The tournament ended in glory for India, considered to be rank outsiders ahead of the tourney. Led by legendary Kapil Dev, the Indians stunned two-time defending champions and title favourites West Indies by 43 runs in the final.

In 1987, the competition moved out of England to be jointly hosted by India and Pakistan. The matches were reduced from 60 to 50 overs per innings. Australia won the first of their five titles, defeating England by seven runs in the final. It is the closest margin in the history of the World Cup final.

The 1992, World Cup was co-hosted by Australia and New Zealand. The International Cricket Council (ICC) introduced a host of changes, including coloured clothing, white balls, day-night matches and different fielding restrictions.

With the end of the apartheid regime and the international sports boycott, South Africa made their debut at the 1992 World Cup.

Led by Imran Khan and spear-headed by the legendary fast bowling duo -- Wasim Akram and Waqar Younis -- the mercurial Pakistan team endured a difficult start before making a dramatic turnaround to eventually defeat England by 22 runs in the final.

In 1996, the World Cup was held in the Indian subcontinent for a second time, with the inclusion of Sri Lanka as host for some of its group stage matches.

Hosts India were eliminated in controversial circumstances in the semi-finals. The Sri Lankans were cruising to a comfortable victory as India were struggling at 120/8 while chasing a 252-run target. Unhappy at India's performance, the Edens Gardens crowd erupted in protest. The match had to be called off and the Sri Lanka adjudged winners by default.

Sri Lanka went on to win their maiden championship by defeating Australia by seven wickets in the final at Lahore.

England again hosted the World Cup in 1999, which saw 12 teams in action.

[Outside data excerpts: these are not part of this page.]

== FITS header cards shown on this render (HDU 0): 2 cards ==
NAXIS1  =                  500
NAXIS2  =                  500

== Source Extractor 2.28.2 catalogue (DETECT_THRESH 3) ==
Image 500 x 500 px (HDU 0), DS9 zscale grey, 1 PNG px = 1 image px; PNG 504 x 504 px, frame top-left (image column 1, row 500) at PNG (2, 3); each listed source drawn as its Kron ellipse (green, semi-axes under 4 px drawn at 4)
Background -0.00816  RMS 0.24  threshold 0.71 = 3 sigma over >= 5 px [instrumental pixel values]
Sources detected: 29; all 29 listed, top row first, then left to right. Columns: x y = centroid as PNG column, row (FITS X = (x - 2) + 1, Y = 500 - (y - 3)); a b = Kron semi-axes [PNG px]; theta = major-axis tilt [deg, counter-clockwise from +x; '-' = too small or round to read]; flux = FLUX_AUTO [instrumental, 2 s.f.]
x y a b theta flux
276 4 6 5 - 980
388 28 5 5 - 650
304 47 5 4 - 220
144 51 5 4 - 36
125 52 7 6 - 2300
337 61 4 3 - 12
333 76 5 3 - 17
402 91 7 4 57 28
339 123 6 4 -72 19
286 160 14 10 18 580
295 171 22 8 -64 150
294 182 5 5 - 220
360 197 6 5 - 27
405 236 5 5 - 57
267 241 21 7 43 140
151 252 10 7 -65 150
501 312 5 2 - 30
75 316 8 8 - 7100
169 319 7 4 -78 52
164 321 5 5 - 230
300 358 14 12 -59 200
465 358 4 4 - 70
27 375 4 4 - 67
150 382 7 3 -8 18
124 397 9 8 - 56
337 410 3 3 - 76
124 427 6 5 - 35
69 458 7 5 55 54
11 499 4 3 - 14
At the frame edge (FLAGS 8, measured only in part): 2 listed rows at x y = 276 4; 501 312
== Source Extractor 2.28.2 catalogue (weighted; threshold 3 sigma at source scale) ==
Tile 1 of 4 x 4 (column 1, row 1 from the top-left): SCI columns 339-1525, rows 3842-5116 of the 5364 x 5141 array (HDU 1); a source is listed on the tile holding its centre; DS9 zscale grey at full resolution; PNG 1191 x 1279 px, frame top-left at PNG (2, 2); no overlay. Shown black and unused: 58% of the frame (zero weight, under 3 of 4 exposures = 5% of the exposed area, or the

Some matches were also held in Scotland, Ireland, Wales and the Netherlands.

Australia qualified for the semi-finals after reaching their target in Super 6 match against South Africa off the final over of the match. They then proceeded to the final with a tied match in the semi-final also against South Africa where a mix-up between South African batsmen Lance Klusener and Allan Donald saw Donald drop his bat and stranded mid-pitch to be run out.

In the final, Australia bundled out Pakistan for 132 and reached the target in less than 20 overs and with eight wickets in hand.

South Africa, Zimbabwe and Kenya hosted the 2003 World Cup. The number of teams participating in the event increased to 14.

Kenya surprised critics by reaching the semi-finals, thanks to upset victory over Sri Lanka and Zimbabwe, and a match forfeiture by New Zealand who refused to play in the east African nation due to security concerns.

Australia won the title in style by blowing away India's challenge in the final. Batting first, Australia made 359 runs for the loss of two wickets, the largest ever total in a final and defeated India by 125 runs.

West Indies hosted the tournament in 2007, which was expanded to sixteen teams.

The Pakistan team were involved in an unseemly controversy as their coach Bob Woolmer was found dead in his hotel room after an upset loss to World Cup debutant Ireland in a group stage match. The Jamaican police had initially launched a murder investigation into death, but later confirmed that Woolmer died due to heart failure.

Australia completed a hat-trick of World Cup titles by defeating Sri Lanka by 53 runs via the Duckworth-Lewis method in the final. They also extended their undefeated run in the World Cup to 29 matches.

In 2011, India, Sri Lanka and Bangladesh jointly hosted the World Cup. Pakistan were stripped of their hosting rights following the terrorist attack on the Sri Lanka cricket team in Lahore in 2009, with the games originally scheduled for Pakistan redistributed to the other host countries.

The number of teams participating in the World Cup was reduced to 14. India won their second World Cup title by beating Sri Lanka by six wickets in the final in Mumbai. The men in blue thus became the first country to win the title at home.

The 2015 World Cup was jointly hosted by Australia and New Zealand. New Zealand entered their first final by beating South Africa in the semi-finals. Australia took their fifth title by defeating the Kiwis by seven wickets in the final.

The upcoming World Cup will start on May 30 in England and Wales with the final at The Lord's on July 14.